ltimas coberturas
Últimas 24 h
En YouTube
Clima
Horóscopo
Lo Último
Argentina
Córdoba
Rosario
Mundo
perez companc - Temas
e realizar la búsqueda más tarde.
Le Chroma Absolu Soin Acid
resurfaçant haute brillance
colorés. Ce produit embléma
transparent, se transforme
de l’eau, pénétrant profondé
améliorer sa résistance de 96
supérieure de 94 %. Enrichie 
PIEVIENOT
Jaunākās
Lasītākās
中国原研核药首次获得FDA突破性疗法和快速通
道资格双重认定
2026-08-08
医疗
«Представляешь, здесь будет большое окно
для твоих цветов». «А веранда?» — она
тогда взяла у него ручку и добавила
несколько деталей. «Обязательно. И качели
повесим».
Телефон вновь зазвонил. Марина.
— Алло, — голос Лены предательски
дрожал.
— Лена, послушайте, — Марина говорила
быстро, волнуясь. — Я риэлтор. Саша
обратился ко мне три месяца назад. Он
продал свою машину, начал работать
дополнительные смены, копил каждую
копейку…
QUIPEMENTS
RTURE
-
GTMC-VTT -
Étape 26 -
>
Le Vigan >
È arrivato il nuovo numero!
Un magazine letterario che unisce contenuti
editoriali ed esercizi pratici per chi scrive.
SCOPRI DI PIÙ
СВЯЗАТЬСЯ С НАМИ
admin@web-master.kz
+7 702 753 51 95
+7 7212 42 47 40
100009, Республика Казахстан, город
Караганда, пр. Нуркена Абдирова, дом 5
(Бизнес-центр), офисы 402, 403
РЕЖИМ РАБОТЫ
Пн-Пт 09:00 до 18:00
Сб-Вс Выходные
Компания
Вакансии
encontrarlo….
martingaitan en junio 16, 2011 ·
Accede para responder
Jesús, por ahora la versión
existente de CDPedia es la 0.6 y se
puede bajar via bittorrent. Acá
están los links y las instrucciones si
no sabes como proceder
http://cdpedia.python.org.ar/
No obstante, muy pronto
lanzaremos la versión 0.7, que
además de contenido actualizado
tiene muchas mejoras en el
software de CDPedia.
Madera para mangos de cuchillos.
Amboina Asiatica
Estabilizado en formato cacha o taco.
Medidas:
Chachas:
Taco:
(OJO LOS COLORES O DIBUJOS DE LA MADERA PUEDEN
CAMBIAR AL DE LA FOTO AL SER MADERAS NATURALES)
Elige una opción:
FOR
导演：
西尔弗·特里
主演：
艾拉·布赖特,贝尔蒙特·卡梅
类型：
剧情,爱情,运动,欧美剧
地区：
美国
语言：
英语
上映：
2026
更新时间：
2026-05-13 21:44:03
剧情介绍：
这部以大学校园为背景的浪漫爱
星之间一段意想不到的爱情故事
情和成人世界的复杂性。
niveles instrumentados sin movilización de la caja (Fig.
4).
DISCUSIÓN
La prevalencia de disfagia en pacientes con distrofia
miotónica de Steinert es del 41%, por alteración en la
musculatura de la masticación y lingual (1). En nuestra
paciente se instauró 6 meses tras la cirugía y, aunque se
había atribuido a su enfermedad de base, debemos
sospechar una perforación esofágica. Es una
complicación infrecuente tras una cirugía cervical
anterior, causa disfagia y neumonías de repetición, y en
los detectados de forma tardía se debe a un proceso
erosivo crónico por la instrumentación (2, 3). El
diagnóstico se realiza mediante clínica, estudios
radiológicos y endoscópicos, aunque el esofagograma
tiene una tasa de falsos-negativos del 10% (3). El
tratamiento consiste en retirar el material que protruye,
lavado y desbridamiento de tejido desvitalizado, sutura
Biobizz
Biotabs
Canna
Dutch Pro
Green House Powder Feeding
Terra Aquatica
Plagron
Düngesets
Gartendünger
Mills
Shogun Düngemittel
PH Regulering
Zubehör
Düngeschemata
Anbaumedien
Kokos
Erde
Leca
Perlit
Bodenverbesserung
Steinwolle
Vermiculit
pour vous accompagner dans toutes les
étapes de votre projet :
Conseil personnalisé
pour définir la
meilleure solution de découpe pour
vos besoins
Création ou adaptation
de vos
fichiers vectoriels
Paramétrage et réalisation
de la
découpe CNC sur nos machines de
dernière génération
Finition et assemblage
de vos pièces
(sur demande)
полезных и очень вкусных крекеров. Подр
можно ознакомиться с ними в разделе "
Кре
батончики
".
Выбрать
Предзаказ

- Exercise aim -
Beginning with the line that contains "découpe CNC sur nos machines de", return every line through the end of the data above, exactly as written.

- Response below -
découpe CNC sur nos machines de
dernière génération
Finition et assemblage
de vos pièces
(sur demande)
полезных и очень вкусных крекеров. Подр
можно ознакомиться с ними в разделе "
Кре
батончики
".
Выбрать
Предзаказ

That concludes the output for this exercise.